Here’s a stellar scam idea: Pretend to be a grandmother, claiming your daughter and granddaughter went missing in the Costa Concordia wreckage off the coast of Italy. Then, send a “boyfriend” to a savvy New York lawyer to tell the story, and then change that story as many times as possible. Finally, have a 5-year-old blow your entire cover.
This story played out as the first officially reported false claim of death from the disaster. A Hungarian woman allegedly emailed Peter Ronai, a New York personal-injury lawyer who was already representing six Hungarian survivors from the liner. The email claimed that the woman’s daughter, Eva, and 5-year-old granddaughter were missing from the ship. The emailer wanted Ronai to meet with Eva’s boyfriend to discuss what to do. According to the New York Daily News, the Italian media had accused the liner of carrying stowaways, so the fact that the mother and daughter were not on the “manifest” list of passengers did not count them out.
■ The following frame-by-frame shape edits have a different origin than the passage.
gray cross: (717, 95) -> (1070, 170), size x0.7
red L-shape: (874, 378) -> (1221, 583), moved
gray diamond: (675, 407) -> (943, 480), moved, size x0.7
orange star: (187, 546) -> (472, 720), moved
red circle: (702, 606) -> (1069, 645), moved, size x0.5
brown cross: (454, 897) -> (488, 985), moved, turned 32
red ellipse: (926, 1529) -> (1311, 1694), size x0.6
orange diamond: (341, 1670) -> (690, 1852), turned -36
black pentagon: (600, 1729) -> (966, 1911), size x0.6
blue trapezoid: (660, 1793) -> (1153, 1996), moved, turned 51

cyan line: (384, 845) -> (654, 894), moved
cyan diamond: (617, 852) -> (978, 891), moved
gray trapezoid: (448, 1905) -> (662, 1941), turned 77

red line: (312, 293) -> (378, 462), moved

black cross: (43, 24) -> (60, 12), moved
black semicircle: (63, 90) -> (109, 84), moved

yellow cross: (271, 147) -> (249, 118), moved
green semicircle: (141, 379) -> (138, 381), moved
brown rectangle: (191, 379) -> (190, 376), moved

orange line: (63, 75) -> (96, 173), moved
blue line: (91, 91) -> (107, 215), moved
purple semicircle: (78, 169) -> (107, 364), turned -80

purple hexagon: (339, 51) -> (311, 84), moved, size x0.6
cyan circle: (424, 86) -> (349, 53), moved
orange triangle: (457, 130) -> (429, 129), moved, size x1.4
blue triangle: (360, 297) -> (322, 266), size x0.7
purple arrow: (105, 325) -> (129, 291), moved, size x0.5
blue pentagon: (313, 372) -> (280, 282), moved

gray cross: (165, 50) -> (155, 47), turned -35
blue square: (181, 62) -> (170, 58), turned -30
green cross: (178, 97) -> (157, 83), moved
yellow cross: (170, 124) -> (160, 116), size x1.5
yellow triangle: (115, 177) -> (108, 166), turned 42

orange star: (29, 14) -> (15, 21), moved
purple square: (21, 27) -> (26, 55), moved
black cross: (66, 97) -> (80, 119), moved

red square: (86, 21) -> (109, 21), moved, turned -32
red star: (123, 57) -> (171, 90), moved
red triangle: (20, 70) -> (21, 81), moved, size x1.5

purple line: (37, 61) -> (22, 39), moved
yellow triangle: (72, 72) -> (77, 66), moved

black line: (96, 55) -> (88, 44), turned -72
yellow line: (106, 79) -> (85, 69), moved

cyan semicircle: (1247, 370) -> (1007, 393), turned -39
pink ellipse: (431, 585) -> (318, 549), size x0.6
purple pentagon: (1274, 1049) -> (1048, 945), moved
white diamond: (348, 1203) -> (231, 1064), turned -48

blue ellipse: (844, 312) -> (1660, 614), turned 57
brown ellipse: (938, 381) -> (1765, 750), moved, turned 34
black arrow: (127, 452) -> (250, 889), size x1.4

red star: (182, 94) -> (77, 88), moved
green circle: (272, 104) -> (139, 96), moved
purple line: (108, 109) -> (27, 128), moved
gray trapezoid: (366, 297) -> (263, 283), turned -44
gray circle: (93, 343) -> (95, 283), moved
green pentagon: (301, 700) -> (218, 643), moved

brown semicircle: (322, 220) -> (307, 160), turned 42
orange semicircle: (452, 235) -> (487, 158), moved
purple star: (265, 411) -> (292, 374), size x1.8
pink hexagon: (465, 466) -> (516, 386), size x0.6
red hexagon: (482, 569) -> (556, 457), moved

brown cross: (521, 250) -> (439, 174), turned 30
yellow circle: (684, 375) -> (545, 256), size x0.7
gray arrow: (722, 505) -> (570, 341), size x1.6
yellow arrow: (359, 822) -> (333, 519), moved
Ronai, who was in Budapest, met with the alleged boyfriend — and then the story kept changing. The boyfriend apparently called the next day to say the granddaughter was not missing, blaming a misunderstanding. When Ronai asked to speak to the 5-year-old, the girl said she had seen her “mommy” that day, at the park on the swings. Then, Ronai told ABC News that the “missing mom” showed up and changed her story. No longer was she possibly dead — she was simply injured when jumping from the cruise ship, but showed no signs of pain.
Ronai says the pair confessed to pulling the scam to make money. Police arrested them; Ronai told ABC that they were not taken to jail, but they will now face criminal charges.
The Hungarian Foreign Ministry issued a statement confirming the incident. “Based on officially confirmed information today it has become clear that claims about the missing woman were unfounded,” the statement read.
“People will do horrible things for money,” Ronai said. And this may just be the first in a list of unsettling stories.